**EXERCISE INSTRUCTIONS**
Taking each line of the records in turn, count those containing "armchair" and report only the number.

[Records from a dataset]
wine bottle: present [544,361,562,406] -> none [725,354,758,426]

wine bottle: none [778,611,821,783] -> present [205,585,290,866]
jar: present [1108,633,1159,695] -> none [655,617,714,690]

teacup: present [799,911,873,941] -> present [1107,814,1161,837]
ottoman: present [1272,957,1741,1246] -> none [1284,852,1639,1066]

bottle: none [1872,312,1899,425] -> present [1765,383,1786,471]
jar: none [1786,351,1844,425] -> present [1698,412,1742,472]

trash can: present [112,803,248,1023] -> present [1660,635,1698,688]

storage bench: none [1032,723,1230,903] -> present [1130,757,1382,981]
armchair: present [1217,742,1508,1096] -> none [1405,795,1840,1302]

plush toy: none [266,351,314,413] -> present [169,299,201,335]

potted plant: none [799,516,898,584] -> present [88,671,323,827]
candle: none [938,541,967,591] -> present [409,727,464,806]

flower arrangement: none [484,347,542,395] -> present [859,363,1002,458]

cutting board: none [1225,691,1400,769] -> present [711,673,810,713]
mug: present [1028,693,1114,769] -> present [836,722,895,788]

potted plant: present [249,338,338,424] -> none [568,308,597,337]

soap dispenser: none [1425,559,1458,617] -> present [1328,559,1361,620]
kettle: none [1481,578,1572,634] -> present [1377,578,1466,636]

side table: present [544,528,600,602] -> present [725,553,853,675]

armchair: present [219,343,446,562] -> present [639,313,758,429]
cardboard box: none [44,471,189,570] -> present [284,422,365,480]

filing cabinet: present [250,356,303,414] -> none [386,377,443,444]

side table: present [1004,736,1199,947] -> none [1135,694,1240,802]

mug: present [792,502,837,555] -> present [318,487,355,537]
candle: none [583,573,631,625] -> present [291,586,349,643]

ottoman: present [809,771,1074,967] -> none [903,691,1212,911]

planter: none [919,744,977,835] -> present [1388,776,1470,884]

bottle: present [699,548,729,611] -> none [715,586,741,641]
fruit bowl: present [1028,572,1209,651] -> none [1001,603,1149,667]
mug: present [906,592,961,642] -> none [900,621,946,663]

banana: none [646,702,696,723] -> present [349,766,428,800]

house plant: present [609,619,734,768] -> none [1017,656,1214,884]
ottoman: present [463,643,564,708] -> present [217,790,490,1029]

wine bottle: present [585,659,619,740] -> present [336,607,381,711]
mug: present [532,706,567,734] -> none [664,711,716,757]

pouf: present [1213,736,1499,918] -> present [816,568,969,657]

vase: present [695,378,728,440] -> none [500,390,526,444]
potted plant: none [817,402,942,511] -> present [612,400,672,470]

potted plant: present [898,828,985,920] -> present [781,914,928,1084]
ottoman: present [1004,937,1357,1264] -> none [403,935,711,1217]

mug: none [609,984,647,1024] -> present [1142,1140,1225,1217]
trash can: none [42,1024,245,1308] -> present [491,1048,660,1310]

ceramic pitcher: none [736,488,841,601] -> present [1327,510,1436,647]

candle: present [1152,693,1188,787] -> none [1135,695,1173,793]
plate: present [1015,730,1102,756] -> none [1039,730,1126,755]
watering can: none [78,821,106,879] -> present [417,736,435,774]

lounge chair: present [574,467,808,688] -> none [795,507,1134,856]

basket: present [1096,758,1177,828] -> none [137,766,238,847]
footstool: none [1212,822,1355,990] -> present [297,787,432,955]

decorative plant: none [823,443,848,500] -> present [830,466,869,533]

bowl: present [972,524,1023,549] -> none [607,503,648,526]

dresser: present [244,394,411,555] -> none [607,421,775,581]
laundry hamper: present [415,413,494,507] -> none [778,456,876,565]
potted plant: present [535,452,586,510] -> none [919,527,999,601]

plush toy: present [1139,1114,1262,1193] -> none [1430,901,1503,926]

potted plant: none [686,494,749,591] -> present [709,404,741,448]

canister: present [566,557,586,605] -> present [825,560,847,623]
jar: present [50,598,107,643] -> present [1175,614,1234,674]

**ANSWER TO THE EXERCISE**
2